## Job a:
In the forum thread about Mpix print finishes, reproduce the part that opens with the words containing "## MikeR (Mar" and closes with "prints? Sorry, if I am way off here......".

## Passage:
════
# Mpix users, I have a question...



## Corry (Oct 10, 2006)

..what finish do you get on your mpix orders, and why?  

I usually get the lustre, because I like the look....however, I'm going to be making an order for the portraits I just shot, and I'm trying to explain the differences between the regular, and the lustre.  I've never really gotten the regular, so I don't have any decent examples to show her.  Is the extra money for the lustre worth it in your opinion?


----------



## KevinR (Oct 10, 2006)

I just get the regular. It's a semi gloss and looks good to me. Have done quite a few enlargements like this.


----------



## Johnboy2978 (Oct 10, 2006)

Can't really compare myself b/c I just get the regular finish.  I've liked it and stuck with it and never tried anything else.


----------



## oldnavy170 (Oct 10, 2006)

Ah, this may sound dumb but what is Mpix?  Are they a website that print photos?  Do they offer poster size prints?  Sorry, if I am way off here......


----------



## Johnboy2978 (Oct 10, 2006)

yup mpix.com is a very nice and economical online printing service.  Not sure about poster size, but I know they do at least 20x30".


----------



## thebeginning (Oct 10, 2006)

regular for me.  looks and feels great.


----------



## MommyOf4Boys (Oct 10, 2006)

I just get them without the lustre coating..all lustre coating is, is a clear coating to help prevent fingerprints.


----------



## bogleric (Oct 11, 2006)

in my opinion if these are pictures that need to last over time, especially if you were paid to take them you really should get the lustre coating.  Overall it helps protect the print from the environment including people, light, etc.


----------



## JTHphoto (Oct 11, 2006)

I have never used Mpix, but I always get a lustre finish on my photos.  I like that it cuts down on reflections and it's not as susceptible to fingerprints as already mentioned.  I think it just boils down to preference.  

Won't Mpix send you paper samples?  Then you could just show your clients next time.


----------



## bogleric (Oct 12, 2006)

MPIX will send samples of the Endura paper with their image, however the samples are for the traditional color, B&W, and metallic.  They don't send lustre and non-lustre samples.


----------



## Corry (Oct 12, 2006)

Thanks for all the replies! so basically...they should be fine if they want to save money and get the regular finish?


----------



## danalec99 (Oct 12, 2006)

core_17 said:
			
		

> Thanks for all the replies! so basically...they should be fine if they want to save money and get the regular finish?


Yup!


----------



## MikeR (Mar 7, 2007)

oldnavy170 said:


> Ah, this may sound dumb but what is Mpix? Are they a website that print photos? Do they offer poster size prints? Sorry, if I am way off here......


 
Mpix is great I get my 8x10 on matboard. The only problem is that they charge a shipping fee of $4.95 which is steep if you only want 1 enlagement. The prints are packaged very well to prevent damage. My letter carrirer damaged the box by forcing it into my mail box but the prints were undamaged.


----------



## txshutterbug (Mar 8, 2007)

Agree with all about Mpix - not only do they produce an excellent product, the service is very quick!


----------
════
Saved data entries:
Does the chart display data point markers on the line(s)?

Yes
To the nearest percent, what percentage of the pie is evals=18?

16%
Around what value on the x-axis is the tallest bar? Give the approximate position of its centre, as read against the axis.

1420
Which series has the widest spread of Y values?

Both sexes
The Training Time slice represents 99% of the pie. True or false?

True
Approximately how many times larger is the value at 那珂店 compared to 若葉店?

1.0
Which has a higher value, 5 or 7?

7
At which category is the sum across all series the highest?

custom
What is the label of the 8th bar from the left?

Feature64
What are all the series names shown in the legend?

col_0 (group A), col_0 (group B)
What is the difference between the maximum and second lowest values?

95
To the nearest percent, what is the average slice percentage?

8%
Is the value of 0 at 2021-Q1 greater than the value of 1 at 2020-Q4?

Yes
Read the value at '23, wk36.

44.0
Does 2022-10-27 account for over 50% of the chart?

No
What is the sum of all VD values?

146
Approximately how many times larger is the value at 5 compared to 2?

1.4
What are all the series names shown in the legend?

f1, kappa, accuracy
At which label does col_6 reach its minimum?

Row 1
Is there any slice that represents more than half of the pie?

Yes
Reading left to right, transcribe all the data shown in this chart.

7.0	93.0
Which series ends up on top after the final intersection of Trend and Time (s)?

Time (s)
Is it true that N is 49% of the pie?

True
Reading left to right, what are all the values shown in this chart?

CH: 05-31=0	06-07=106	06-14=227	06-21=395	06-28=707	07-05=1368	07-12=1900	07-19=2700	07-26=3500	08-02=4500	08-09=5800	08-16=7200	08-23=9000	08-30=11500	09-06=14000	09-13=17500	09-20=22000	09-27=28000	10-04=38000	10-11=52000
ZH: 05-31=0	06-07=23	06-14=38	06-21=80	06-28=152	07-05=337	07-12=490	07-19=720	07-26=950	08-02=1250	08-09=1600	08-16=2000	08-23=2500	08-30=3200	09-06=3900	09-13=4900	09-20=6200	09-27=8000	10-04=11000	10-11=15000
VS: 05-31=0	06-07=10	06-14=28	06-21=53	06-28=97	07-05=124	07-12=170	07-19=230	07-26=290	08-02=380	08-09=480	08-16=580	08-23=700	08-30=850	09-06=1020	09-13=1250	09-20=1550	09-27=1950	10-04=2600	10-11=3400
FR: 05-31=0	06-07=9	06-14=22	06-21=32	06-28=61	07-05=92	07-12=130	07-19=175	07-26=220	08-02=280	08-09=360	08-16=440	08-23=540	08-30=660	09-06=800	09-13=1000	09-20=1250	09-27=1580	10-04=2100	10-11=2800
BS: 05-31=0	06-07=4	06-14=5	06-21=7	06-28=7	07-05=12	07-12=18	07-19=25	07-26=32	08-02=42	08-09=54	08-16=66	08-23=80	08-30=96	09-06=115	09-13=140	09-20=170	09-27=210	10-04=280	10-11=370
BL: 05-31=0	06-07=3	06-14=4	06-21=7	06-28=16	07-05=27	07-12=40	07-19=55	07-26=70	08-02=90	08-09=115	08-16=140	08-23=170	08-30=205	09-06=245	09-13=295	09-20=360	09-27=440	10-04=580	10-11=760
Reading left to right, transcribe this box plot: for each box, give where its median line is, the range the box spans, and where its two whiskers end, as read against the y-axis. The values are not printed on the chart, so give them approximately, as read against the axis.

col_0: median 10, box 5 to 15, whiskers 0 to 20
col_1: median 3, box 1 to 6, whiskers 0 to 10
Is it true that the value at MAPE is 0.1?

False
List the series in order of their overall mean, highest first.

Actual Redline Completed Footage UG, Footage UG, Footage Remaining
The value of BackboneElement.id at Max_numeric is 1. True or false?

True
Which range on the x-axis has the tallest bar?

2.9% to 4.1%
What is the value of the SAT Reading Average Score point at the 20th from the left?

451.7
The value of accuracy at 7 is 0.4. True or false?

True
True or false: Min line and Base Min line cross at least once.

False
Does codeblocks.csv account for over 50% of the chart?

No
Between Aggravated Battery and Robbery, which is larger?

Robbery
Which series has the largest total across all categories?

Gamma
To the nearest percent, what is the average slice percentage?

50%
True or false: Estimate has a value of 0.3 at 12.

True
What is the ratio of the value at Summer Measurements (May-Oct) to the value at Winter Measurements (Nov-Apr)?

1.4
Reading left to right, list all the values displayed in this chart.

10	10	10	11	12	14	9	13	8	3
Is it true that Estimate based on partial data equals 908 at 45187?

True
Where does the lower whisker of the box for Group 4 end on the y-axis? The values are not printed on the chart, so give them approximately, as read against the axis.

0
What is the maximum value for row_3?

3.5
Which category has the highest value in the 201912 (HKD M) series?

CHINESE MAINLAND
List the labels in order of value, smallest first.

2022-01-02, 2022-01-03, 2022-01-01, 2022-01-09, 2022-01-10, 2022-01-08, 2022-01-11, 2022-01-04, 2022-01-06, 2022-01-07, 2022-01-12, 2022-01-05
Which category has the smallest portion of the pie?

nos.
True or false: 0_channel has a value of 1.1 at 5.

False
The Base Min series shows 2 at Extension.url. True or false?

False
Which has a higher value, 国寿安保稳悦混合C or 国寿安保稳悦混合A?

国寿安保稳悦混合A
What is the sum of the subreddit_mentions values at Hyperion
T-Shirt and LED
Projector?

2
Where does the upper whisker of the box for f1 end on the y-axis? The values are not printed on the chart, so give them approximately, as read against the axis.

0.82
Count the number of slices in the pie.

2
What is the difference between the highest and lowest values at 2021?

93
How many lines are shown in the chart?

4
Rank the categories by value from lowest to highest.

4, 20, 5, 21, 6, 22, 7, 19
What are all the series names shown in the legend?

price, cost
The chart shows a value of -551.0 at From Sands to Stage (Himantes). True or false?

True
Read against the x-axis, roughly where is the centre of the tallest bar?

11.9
════
## Job b:
Select every line of the records that contains the word "whiskers" and copy each one.

## Written reply a:
## MikeR (Mar 7, 2007)

oldnavy170 said:


> Ah, this may sound dumb but what is Mpix? Are they a website that print photos? Do they offer poster size prints? Sorry, if I am way off here......

## Written reply b:
Reading left to right, transcribe this box plot: for each box, give where its median line is, the range the box spans, and where its two whiskers end, as read against the y-axis. The values are not printed on the chart, so give them approximately, as read against the axis.
col_0: median 10, box 5 to 15, whiskers 0 to 20
col_1: median 3, box 1 to 6, whiskers 0 to 10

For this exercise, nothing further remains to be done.